Big changes are coming to Gauteng schools


If you plan to relocate so you can get your child into a particular school next year, now’s the time to do so, says Rudi Botha, CEO of bond originator BetterBond.

Botha said that it currently takes between three and four months to sell most homes, and an average of three months to register the transfer of a new home.

This means that parents should count on a six-month process to secure a new address in the feeder or catchment area of their chosen school, he said.

“Since online applications in some provinces are already closed and most schools won’t consider even late applications or transfers after September, now’s the time to get going if you want to be able to apply in time for 2020 – or maybe even 2021.”

Botha said that there are many South African parents who can’t afford to send their children to private schools, and others who don’t want to do that for various reasons, but who obviously still want their children to obtain the best education possible and, when it comes to high school, to do well in matric.

“To try to ensure this, these parents will naturally concentrate their efforts on getting their children into those public schools that have built up a reputation for academic excellence, sporting tradition and great matric results – as parents do all over the world – with the result that many of these institutions receive thousands of applications a year, for just a few places available.”

To solve this over-subscription problem, he said that many school governing bodies have written admission policies that give preference to applicants for whom the school is literally the nearest one to where they live, on a first-come-first-served basis.

Proof of address is usually required, and the effect of this has often been to restrict the feeder area for each school to the same suburb or perhaps one or two immediately adjacent.

“In addition, parents increasingly prefer to live close to the schools their children attend, in order to avoid traffic during the morning when dropping them off, and also to be within easy reach of after-school activities and weekend sports matches,” he said.
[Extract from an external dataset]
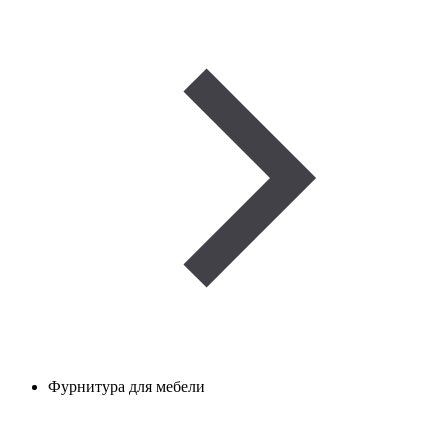
Фурнитура для мебели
“And this has all led to the evolution of property ‘hotspots’ around the most sought-after schools, where homes for sale are generally in short supply and prices generally show faster and higher growth than properties in the surrounding areas.”

Below he outlined some of the most popular suburbs in every major city:

Bloemfontein

  • Universitas;
  • Westdene;
  • Waverley;
  • Brandwag.

Cape Town

  • Wynberg;
  • Newlands;
  • Rondebosch;
  • Rosebank;
  • Claremont;
  • Mowbray;
  • Kenilworth;
  • Bellville;
  • Durbanville.

Centurion

  • Die Hoewes;
  • Eldoraigne;
  • Zwartkop.

Durban

  • Glenwood;
  • Musgrave;
  • Westville;
  • Durban North;
  • Virginia;
  • Hillcrest.

East London

  • Stirling;
  • Selbourne;
  • Vincent.

Johannesburg

  • Parktown;
  • Parkview;
  • Greenside;
  • Victory Park;
  • Kensington;
  • Bedfordview;
  • Observatory.

Port Elizabeth

Pretoria

  • Waterkloof;
  • Lynnwood;
  • Brooklyn;
  • Arcadia;
  • Menlo Park;
  • Garsfontein.

Botha says there are indications now that the feeder zones for government schools around the country could soon be extended to give more learners a chance to attend the most sought-after institutions.

“This is certainly already the case in Gauteng, where it was recently announced by Education MEC Panyaza Lesufi,” he said.

“However, while this will also be good for parents in that it will give them a bigger choice of suburbs in which to buy in order to access certain schools, and probably take some of the upward pressure off prices in the top ‘school suburbs’, we foresee that it is going to further boost the number of applications for entry to these schools, making it even more imperative to move home and apply as early as possible.”